-- Start of SOURCE EXTRACT --

Bray Wyatt got me back into following wrestling. It seems like the creative team don't always know what to do with him, but man can that guy talk. I'd love to see him do more of his uncanny William Regal impersonation, too...


----------



## Flowers For Sonichu (Dec 17, 2014)




----------



## Hyperion (Dec 17, 2014)

It's been a long time since I watched

WHAT

Wrestling, you want my favorite heel?

WHAT

You want to know my favorite Wrestler?

WHAT

I'm going to tell you a story about a man named Stone Cold Steve Austin


----------



## Uzumaki (Dec 17, 2014)

My favorite heel (and Wrestler in general) is Archibald Peck.






He once lost a Loser Leaves Town match and wandered off to "Parts Unknown" (that place so many wrestlers are from). The storyline eventually ballooned into this beautiful piece of absurdity:






That's right: I found a way to be a hipster about _wrestling_.

-- End of SOURCE EXTRACT --

### STATED GOAL A
Rewrite the paragraph of the wrestling thread above that begins "Bray Wyatt got me back" as a short bulleted list, keeping its main facts.

-- Start of RECORD SET --

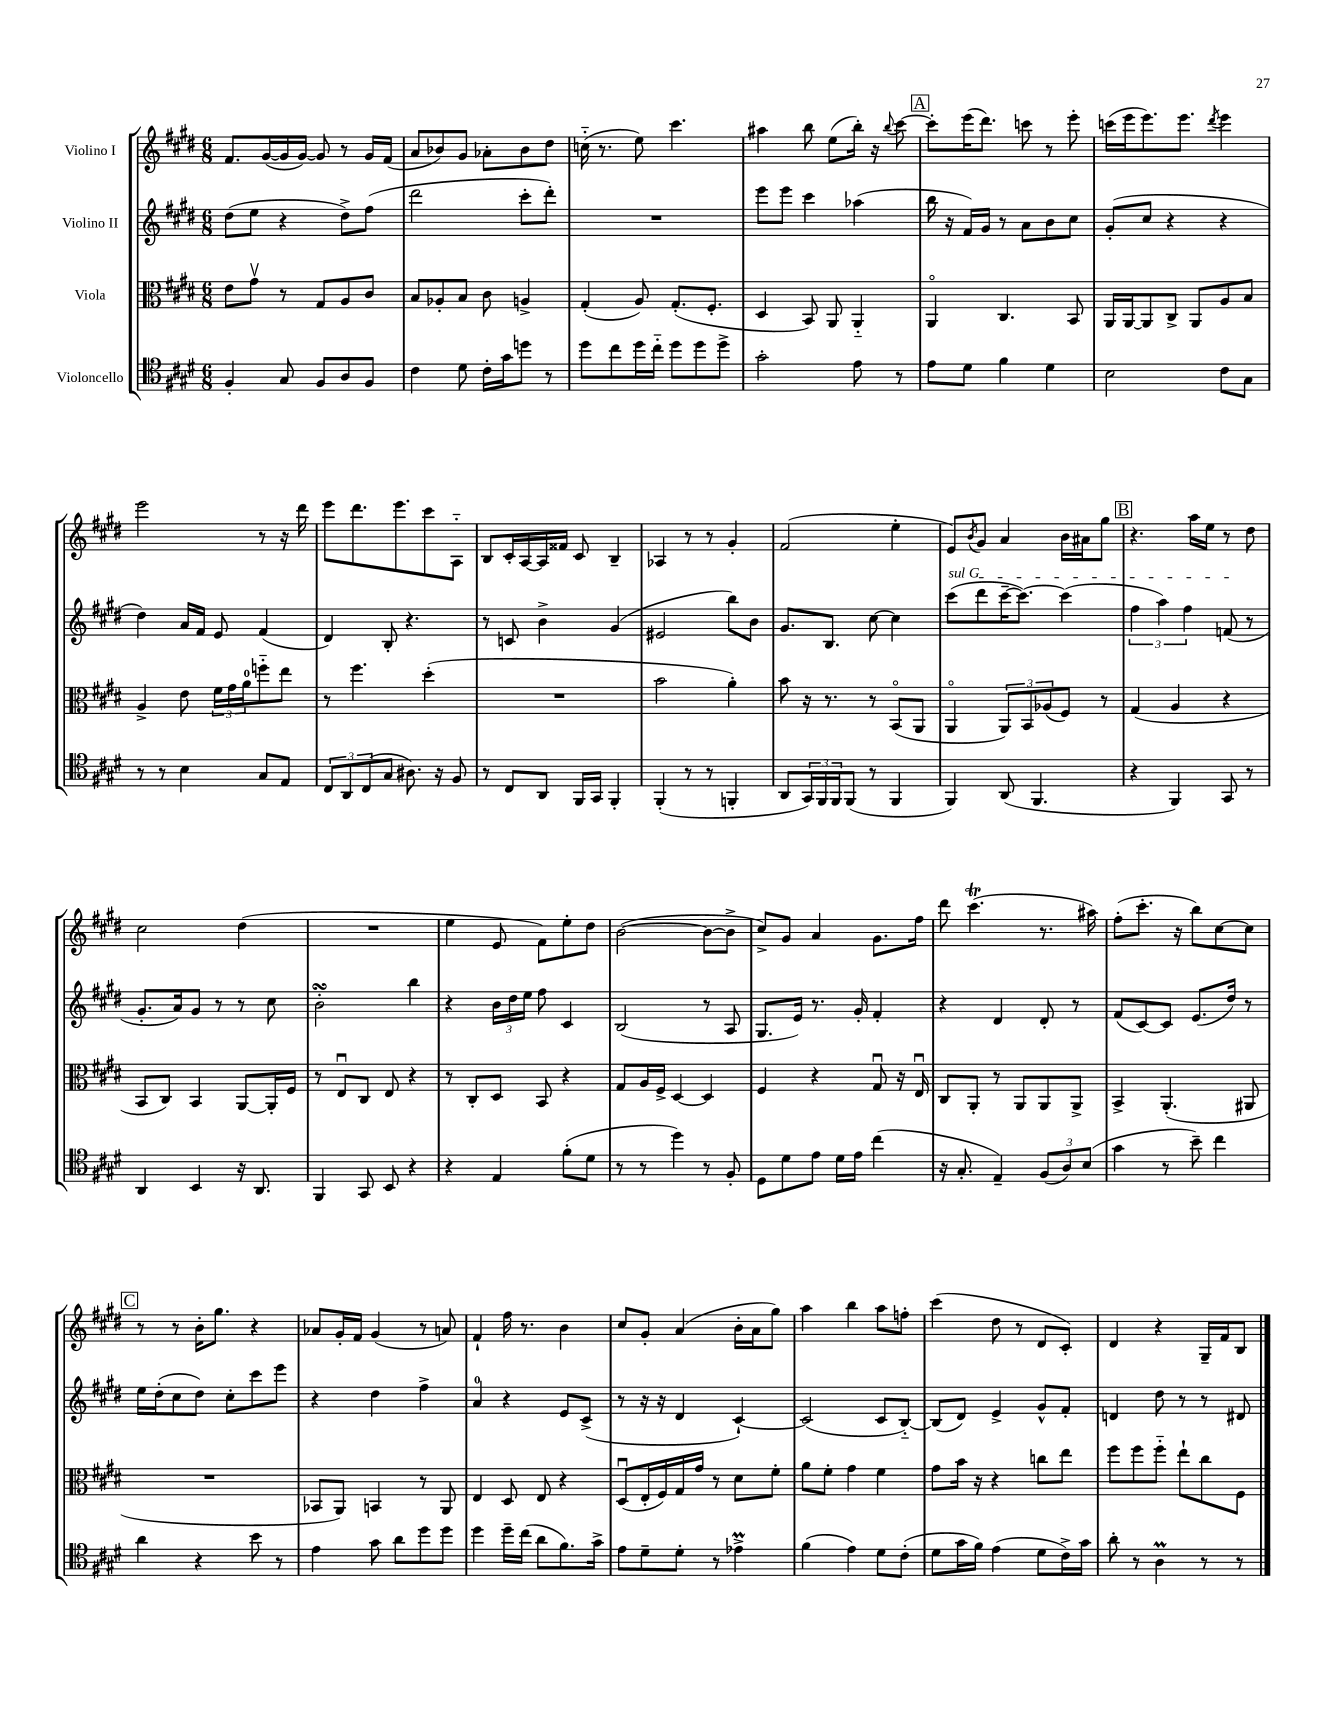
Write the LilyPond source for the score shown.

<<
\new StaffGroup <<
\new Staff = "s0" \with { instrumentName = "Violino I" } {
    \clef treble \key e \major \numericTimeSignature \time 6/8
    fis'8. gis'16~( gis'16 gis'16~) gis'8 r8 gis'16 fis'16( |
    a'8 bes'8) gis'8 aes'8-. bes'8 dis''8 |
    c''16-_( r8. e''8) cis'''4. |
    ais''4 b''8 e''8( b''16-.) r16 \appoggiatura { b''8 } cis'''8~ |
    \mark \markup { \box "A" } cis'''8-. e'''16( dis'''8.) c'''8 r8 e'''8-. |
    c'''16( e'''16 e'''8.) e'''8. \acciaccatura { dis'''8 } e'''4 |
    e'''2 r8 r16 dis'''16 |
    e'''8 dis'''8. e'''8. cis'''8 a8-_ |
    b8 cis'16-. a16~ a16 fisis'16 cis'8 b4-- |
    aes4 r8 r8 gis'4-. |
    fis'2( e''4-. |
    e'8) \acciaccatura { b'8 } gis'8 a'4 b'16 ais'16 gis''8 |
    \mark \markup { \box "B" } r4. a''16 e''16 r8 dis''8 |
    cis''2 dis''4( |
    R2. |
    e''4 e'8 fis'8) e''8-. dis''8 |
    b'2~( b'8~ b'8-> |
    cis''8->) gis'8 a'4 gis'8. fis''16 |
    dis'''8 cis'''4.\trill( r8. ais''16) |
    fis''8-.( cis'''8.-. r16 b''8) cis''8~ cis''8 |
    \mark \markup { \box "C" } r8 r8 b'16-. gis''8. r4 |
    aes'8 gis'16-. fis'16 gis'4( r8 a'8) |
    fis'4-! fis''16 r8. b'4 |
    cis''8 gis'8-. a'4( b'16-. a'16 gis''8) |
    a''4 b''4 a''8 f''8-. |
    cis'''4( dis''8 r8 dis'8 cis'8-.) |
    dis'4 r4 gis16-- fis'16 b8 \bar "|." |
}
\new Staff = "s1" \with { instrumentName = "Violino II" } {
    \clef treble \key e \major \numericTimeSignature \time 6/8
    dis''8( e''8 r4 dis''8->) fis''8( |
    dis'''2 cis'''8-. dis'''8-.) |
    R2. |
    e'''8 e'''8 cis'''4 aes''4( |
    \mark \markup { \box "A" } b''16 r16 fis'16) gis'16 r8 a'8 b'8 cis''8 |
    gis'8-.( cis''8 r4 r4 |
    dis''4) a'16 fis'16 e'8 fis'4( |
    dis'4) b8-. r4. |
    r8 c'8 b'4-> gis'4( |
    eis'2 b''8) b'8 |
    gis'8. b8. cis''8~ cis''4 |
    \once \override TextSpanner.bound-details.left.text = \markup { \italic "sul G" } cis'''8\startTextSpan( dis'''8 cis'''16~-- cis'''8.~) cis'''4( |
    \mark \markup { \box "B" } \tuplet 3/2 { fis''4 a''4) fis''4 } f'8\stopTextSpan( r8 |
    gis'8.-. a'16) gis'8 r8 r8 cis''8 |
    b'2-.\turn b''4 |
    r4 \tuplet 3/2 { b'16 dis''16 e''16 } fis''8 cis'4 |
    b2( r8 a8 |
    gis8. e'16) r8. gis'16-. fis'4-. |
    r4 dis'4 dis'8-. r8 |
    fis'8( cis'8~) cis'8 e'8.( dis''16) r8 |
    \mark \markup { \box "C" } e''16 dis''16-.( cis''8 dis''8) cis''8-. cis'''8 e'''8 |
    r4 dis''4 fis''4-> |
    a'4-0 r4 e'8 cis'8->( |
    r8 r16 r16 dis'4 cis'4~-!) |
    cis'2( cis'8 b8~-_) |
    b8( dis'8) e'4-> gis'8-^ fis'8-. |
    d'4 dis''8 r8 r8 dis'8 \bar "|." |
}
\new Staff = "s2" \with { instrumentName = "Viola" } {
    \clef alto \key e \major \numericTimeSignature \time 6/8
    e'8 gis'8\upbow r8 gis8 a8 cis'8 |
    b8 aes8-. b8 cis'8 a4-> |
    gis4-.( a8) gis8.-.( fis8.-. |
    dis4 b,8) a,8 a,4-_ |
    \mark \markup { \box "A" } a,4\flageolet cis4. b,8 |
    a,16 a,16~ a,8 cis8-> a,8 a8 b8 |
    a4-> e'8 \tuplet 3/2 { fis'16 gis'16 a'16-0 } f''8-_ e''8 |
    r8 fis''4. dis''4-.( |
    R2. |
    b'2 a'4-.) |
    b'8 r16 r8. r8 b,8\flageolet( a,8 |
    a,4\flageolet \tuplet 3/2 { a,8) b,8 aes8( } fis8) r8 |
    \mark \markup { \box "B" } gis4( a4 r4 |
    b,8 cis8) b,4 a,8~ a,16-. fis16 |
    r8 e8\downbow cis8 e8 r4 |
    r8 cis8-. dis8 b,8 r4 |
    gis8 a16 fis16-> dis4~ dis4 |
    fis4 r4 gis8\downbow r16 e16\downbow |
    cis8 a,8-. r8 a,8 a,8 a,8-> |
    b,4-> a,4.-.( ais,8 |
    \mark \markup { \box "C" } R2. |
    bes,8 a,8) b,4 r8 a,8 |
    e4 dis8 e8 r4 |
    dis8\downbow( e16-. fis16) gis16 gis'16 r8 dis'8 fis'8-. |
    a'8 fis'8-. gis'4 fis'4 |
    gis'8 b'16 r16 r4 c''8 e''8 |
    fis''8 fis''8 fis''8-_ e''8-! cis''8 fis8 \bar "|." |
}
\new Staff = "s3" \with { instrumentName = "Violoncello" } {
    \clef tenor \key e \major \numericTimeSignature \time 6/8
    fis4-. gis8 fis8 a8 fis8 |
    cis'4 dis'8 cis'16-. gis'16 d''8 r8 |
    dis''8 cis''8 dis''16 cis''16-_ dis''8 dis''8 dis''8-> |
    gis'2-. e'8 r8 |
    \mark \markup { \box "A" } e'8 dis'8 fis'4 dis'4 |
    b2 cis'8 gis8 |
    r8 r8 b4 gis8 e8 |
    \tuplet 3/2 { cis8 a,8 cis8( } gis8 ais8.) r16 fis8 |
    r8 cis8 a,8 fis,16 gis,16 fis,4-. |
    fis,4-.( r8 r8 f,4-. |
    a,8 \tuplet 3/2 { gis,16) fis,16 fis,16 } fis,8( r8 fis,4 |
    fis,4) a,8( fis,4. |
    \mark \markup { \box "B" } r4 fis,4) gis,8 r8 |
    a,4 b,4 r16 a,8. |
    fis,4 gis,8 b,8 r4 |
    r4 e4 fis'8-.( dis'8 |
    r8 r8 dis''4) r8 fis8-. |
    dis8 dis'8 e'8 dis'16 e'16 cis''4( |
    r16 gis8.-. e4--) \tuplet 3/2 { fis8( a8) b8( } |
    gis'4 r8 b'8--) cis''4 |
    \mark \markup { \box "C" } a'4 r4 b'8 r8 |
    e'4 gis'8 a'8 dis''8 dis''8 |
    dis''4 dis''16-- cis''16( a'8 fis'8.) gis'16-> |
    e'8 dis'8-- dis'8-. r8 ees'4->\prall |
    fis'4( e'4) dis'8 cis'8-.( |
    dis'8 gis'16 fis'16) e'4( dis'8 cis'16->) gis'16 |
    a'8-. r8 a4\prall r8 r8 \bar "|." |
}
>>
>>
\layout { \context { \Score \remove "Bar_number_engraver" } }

-- End of RECORD SET --

### STATED GOAL B
How many lines in the entries contain the string "prall"? Case counts, so match only that exact capitalization, and reply with the number alone.

### EXERCISE OUTPUT A
- Bray Wyatt got the writer back into following wrestling.
- The creative team doesn't always seem to know what to do with him.
- He is a very strong talker.
- The writer would like to see more of his uncanny William Regal impersonation.

### EXERCISE OUTPUT B
2